> _Exercise goal_: In this exercise, write out the data word for word and leave every image out.
* * * *
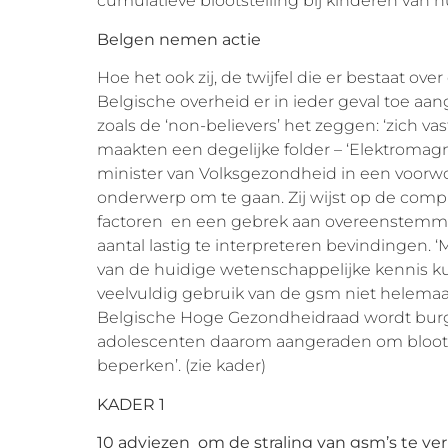
cumulatieve blootstelling bij kinderen van nu
Belgen nemen actie
Hoe het ook zij, de twijfel die er bestaat over
Belgische overheid er in ieder geval toe aan
zoals de ‘non-believers’ het zeggen: ‘zich vas
maakten een degelijke folder – ‘Elektromag
minister van Volksgezondheid in een voorwoo
onderwerp om te gaan. Zij wijst op de compl
factoren en een gebrek aan overeenstemm
aantal lastig te interpreteren bevindingen. ‘M
van de huidige wetenschappelijke kennis ku
veelvuldig gebruik van de gsm niet helemaa
Belgische Hoge Gezondheidraad wordt burge
adolescenten daarom aangeraden om blootst
beperken’. (zie kader)
KADER 1
10 adviezen om de straling van gsm’s te ve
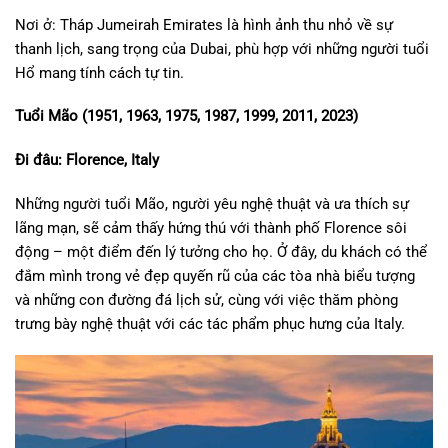
Nơi ở: Tháp Jumeirah Emirates là hình ảnh thu nhỏ về sự
thanh lịch, sang trọng của Dubai, phù hợp với những người tuổi
Hổ mang tính cách tự tin.
Tuổi Mão (1951, 1963, 1975, 1987, 1999, 2011, 2023)
Đi đâu: Florence, Italy
Những người tuổi Mão, người yêu nghệ thuật và ưa thích sự
lãng mạn, sẽ cảm thấy hứng thú với thành phố Florence sôi
động – một điểm đến lý tưởng cho họ. Ở đây, du khách có thể
đắm mình trong vẻ đẹp quyến rũ của các tòa nhà biểu tượng
và những con đường đá lịch sử, cùng với việc thăm phòng
trưng bày nghệ thuật với các tác phẩm phục hưng của Italy.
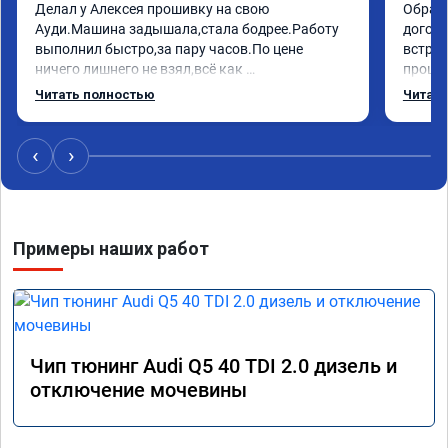
Делал у Алексея прошивку на свою 
Обрати
Ауди.Машина задышала,стала бодрее.Работу 
догово
выполнил быстро,за пару часов.По цене 
встрет
ничего лишнего не взял,всё как 
прошил
договаривались заранее.После работы 
Арман 
Читать полностью
Читать
возникали вопросы,всегда консультировал и 
летела
был на связи.Теперь знаю,куда ехать в случае 
Арману
поломки авто.Однозначно рекомендую 
машина
‹
›
Алексея как грамотного специалиста!
вам!!!!!
Примеры наших работ
Чип тюнинг Audi Q5 40 TDI 2.0 дизель и
отключение мочевины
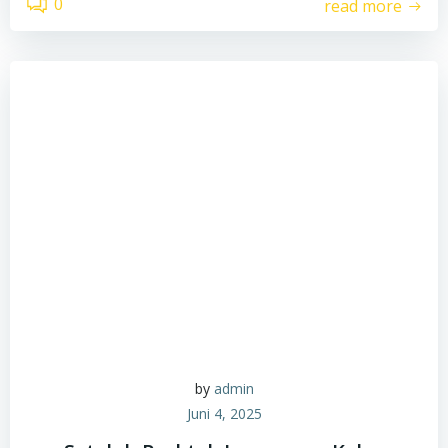
0
read more
by
admin
Juni 4, 2025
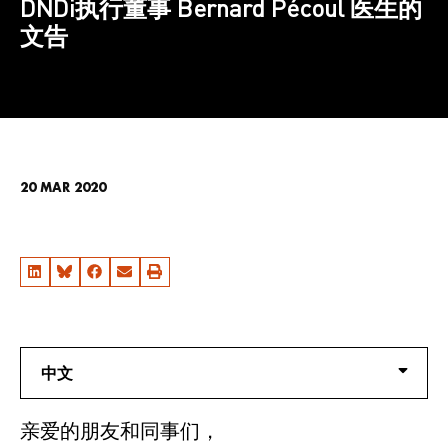
DNDi执行董事 Bernard Pécoul 医生的
文告
20 MAR 2020
中文
亲爱的朋友和同事们，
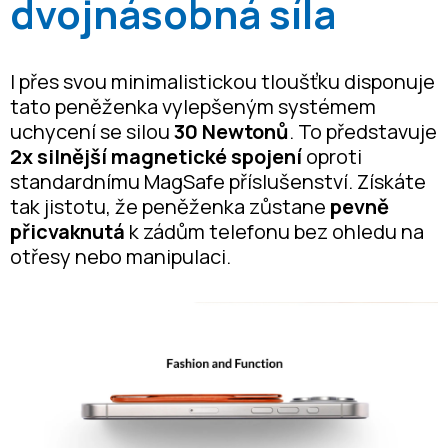
dvojnásobná síla
I přes svou minimalistickou tloušťku disponuje
tato peněženka vylepšeným systémem
uchycení se silou
30 Newtonů
. To představuje
2x silnější
magnetické spojení
oproti
standardnímu MagSafe příslušenství. Získáte
tak jistotu, že peněženka zůstane
pevně
přicvaknutá
k zádům telefonu bez ohledu na
otřesy nebo manipulaci.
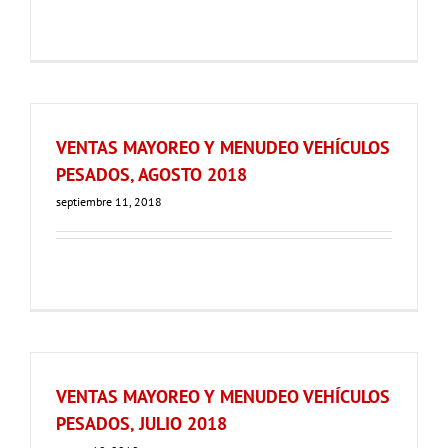
VENTAS MAYOREO Y MENUDEO VEHÍCULOS
PESADOS, AGOSTO 2018
septiembre 11, 2018
VENTAS MAYOREO Y MENUDEO VEHÍCULOS
PESADOS, JULIO 2018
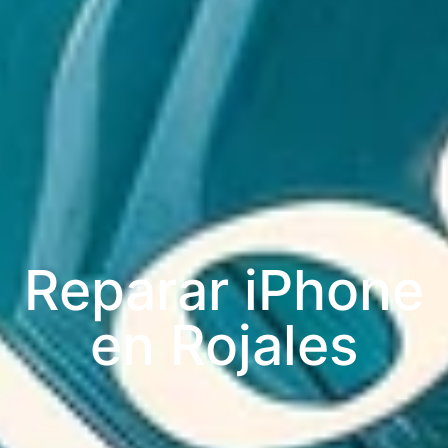
Reparar iPhone
en Rojales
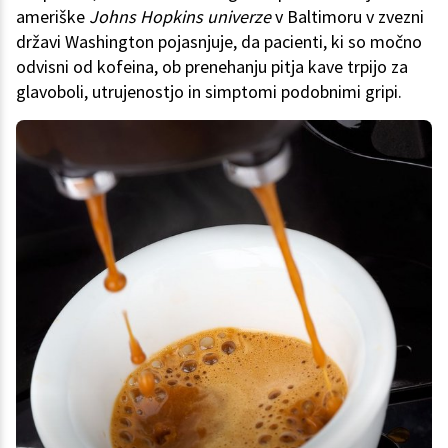
ameriške
Johns Hopkins univerze
v Baltimoru v zvezni
državi Washington pojasnjuje, da pacienti, ki so močno
odvisni od kofeina, ob prenehanju pitja kave trpijo za
glavoboli, utrujenostjo in simptomi podobnimi gripi.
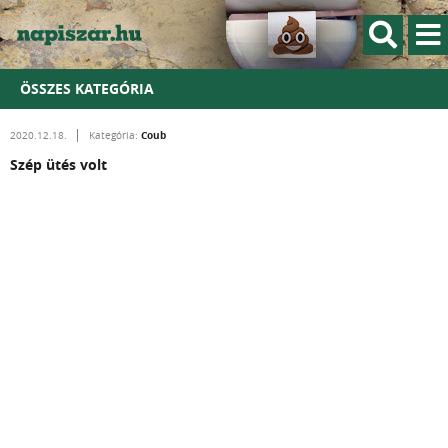
ÖSSZES KATEGÓRIA
Coub
2020.12.18.
Kategória:
Szép ütés volt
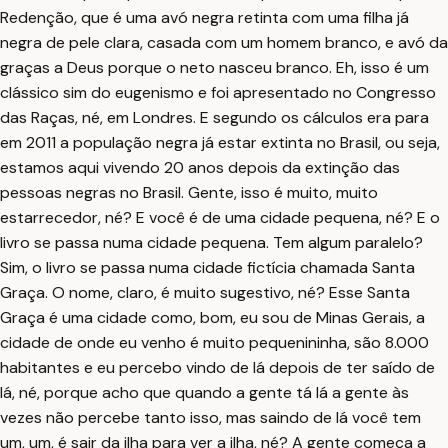
Redenção, que é uma avó negra retinta com uma filha já
negra de pele clara, casada com um homem branco, e avó da
graças a Deus porque o neto nasceu branco. Eh, isso é um
clássico sim do eugenismo e foi apresentado no Congresso
das Raças, né, em Londres. E segundo os cálculos era para
em 2011 a população negra já estar extinta no Brasil, ou seja,
estamos aqui vivendo 20 anos depois da extinção das
pessoas negras no Brasil. Gente, isso é muito, muito
estarrecedor, né? E você é de uma cidade pequena, né? E o
livro se passa numa cidade pequena. Tem algum paralelo?
Sim, o livro se passa numa cidade fictícia chamada Santa
Graça. O nome, claro, é muito sugestivo, né? Esse Santa
Graça é uma cidade como, bom, eu sou de Minas Gerais, a
cidade de onde eu venho é muito pequenininha, são 8.000
habitantes e eu percebo vindo de lá depois de ter saído de
lá, né, porque acho que quando a gente tá lá a gente às
vezes não percebe tanto isso, mas saindo de lá você tem
um, um, é sair da ilha para ver a ilha, né? A gente começa a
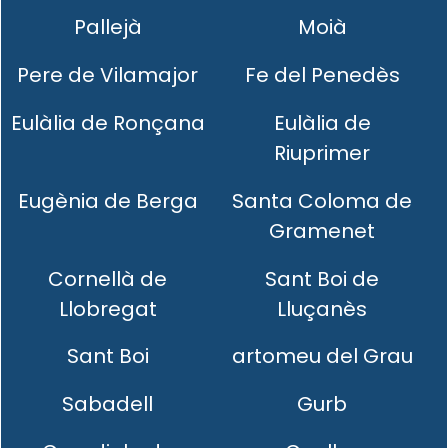
Pallejà
Moià
Pere de Vilamajor
Fe del Penedès
Eulàlia de Ronçana
Eulàlia de
Riuprimer
Eugènia de Berga
Santa Coloma de
Gramenet
Cornellà de
Sant Boi de
Llobregat
Lluçanès
Sant Boi
artomeu del Grau
Sabadell
Gurb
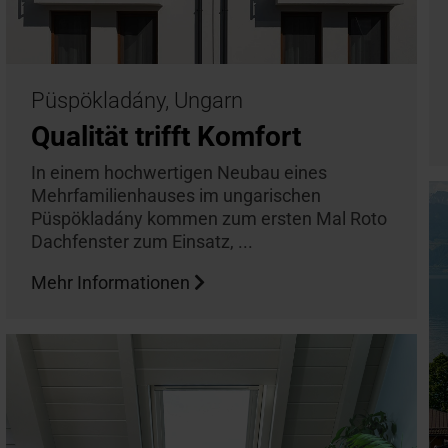
Püspökladány, Ungarn
Qualität trifft Komfort
In einem hochwertigen Neubau eines
Mehrfamilienhauses im ungarischen
Püspökladány kommen zum ersten Mal Roto
Dachfenster zum Einsatz, ...
Mehr Informationen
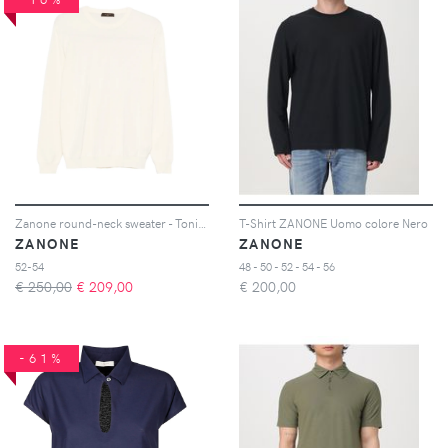
Zanone round-neck sweater - Toni neutri
T-Shirt ZANONE Uomo colore Nero
ZANONE
ZANONE
52-54
48 - 50 - 52 - 54 - 56
€ 250,00
€
209,00
€
200,00
-61%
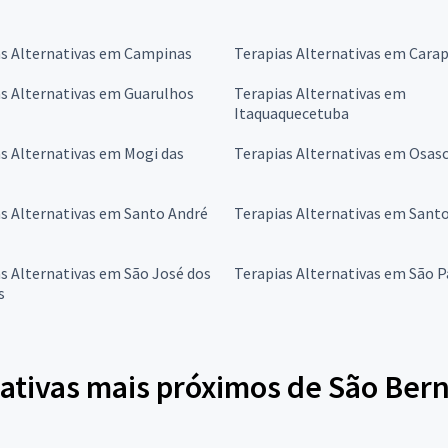
as Alternativas em Campinas
Terapias Alternativas em Carap
s Alternativas em Guarulhos
Terapias Alternativas em
Itaquaquecetuba
s Alternativas em Mogi das
Terapias Alternativas em Osas
s Alternativas em Santo André
Terapias Alternativas em Sant
s Alternativas em São José dos
Terapias Alternativas em São P
s
nativas mais próximos de São Be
* * * *
> _Answer to this task_:
cumulatieve blootstelling bij kinderen van nu
Belgen nemen actie
Hoe het ook zij, de twijfel die er bestaat over
Belgische overheid er in ieder geval toe aan
zoals de ‘non-believers’ het zeggen: ‘zich vas
maakten een degelijke folder – ‘Elektromag
minister van Volksgezondheid in een voorwoo
onderwerp om te gaan. Zij wijst op de compl
factoren en een gebrek aan overeenstemm
aantal lastig te interpreteren bevindingen. ‘M
van de huidige wetenschappelijke kennis ku
veelvuldig gebruik van de gsm niet helemaa
Belgische Hoge Gezondheidraad wordt burge
adolescenten daarom aangeraden om blootst
beperken’. (zie kader)
KADER 1
10 adviezen om de straling van gsm’s te ve
Nơi ở: Tháp Jumeirah Emirates là hình ảnh thu nhỏ về sự
thanh lịch, sang trọng của Dubai, phù hợp với những người tuổi
Hổ mang tính cách tự tin.
Tuổi Mão (1951, 1963, 1975, 1987, 1999, 2011, 2023)
Đi đâu: Florence, Italy
Những người tuổi Mão, người yêu nghệ thuật và ưa thích sự
lãng mạn, sẽ cảm thấy hứng thú với thành phố Florence sôi
động – một điểm đến lý tưởng cho họ. Ở đây, du khách có thể
đắm mình trong vẻ đẹp quyến rũ của các tòa nhà biểu tượng
và những con đường đá lịch sử, cùng với việc thăm phòng
trưng bày nghệ thuật với các tác phẩm phục hưng của Italy.
Делал у Алексея прошивку на свою 
Обрати
Ауди.Машина задышала,стала бодрее.Работу 
догово
выполнил быстро,за пару часов.По цене 
встрет
ничего лишнего не взял,всё как 
прошил
договаривались заранее.После работы 
Арман 
Читать полностью
Читать
возникали вопросы,всегда консультировал и 
летела
был на связи.Теперь знаю,куда ехать в случае 
Арману
поломки авто.Однозначно рекомендую 
машина
‹
›
Алексея как грамотного специалиста!
вам!!!!!
Примеры наших работ
Чип тюнинг Audi Q5 40 TDI 2.0 дизель и
отключение мочевины
0
read more
by
admin
Juni 4, 2025
DNDi执行董事 Bernard Pécoul 医生的
文告
20 MAR 2020
中文
亲爱的朋友和同事们，
dvojnásobná síla
I přes svou minimalistickou tloušťku disponuje
tato peněženka vylepšeným systémem
uchycení se silou
30 Newtonů
. To představuje
2x silnější
magnetické spojení
oproti
standardnímu MagSafe příslušenství. Získáte
tak jistotu, že peněženka zůstane
pevně
přicvaknutá
k zádům telefonu bez ohledu na
otřesy nebo manipulaci.
VENTAS MAYOREO Y MENUDEO VEHÍCULOS
PESADOS, AGOSTO 2018
septiembre 11, 2018
VENTAS MAYOREO Y MENUDEO VEHÍCULOS
PESADOS, JULIO 2018
Reparar iPhone
en Rojales
ameriške
Johns Hopkins univerze
v Baltimoru v zvezni
državi Washington pojasnjuje, da pacienti, ki so močno
odvisni od kofeina, ob prenehanju pitja kave trpijo za
glavoboli, utrujenostjo in simptomi podobnimi gripi.
ÖSSZES KATEGÓRIA
Coub
2020.12.18.
Kategória:
Szép ütés volt
Redenção, que é uma avó negra retinta com uma filha já
negra de pele clara, casada com um homem branco, e avó da
graças a Deus porque o neto nasceu branco. Eh, isso é um
clássico sim do eugenismo e foi apresentado no Congresso
das Raças, né, em Londres. E segundo os cálculos era para
em 2011 a população negra já estar extinta no Brasil, ou seja,
estamos aqui vivendo 20 anos depois da extinção das
pessoas negras no Brasil. Gente, isso é muito, muito
estarrecedor, né? E você é de uma cidade pequena, né? E o
livro se passa numa cidade pequena. Tem algum paralelo?
Sim, o livro se passa numa cidade fictícia chamada Santa
Graça. O nome, claro, é muito sugestivo, né? Esse Santa
Graça é uma cidade como, bom, eu sou de Minas Gerais, a
cidade de onde eu venho é muito pequenininha, são 8.000
habitantes e eu percebo vindo de lá depois de ter saído de
lá, né, porque acho que quando a gente tá lá a gente às
vezes não percebe tanto isso, mas saindo de lá você tem
um, um, é sair da ilha para ver a ilha, né? A gente começa a
Pallejà
Moià
Pere de Vilamajor
Fe del Penedès
Eulàlia de Ronçana
Eulàlia de
Riuprimer
Eugènia de Berga
Santa Coloma de
Gramenet
Cornellà de
Sant Boi de
Llobregat
Lluçanès
Sant Boi
artomeu del Grau
Sabadell
Gurb
Püspökladány, Ungarn
Qualität trifft Komfort
In einem hochwertigen Neubau eines
Mehrfamilienhauses im ungarischen
Püspökladány kommen zum ersten Mal Roto
Dachfenster zum Einsatz, ...
Mehr Informationen
Zanone round-neck sweater - Toni neutri
T-Shirt ZANONE Uomo colore Nero
ZANONE
ZANONE
52-54
48 - 50 - 52 - 54 - 56
€ 250,00
€
209,00
€
200,00
-61%
as Alternativas em Campinas
Terapias Alternativas em Carap
s Alternativas em Guarulhos
Terapias Alternativas em
Itaquaquecetuba
s Alternativas em Mogi das
Terapias Alternativas em Osas
s Alternativas em Santo André
Terapias Alternativas em Sant
s Alternativas em São José dos
Terapias Alternativas em São P
s
nativas mais próximos de São Be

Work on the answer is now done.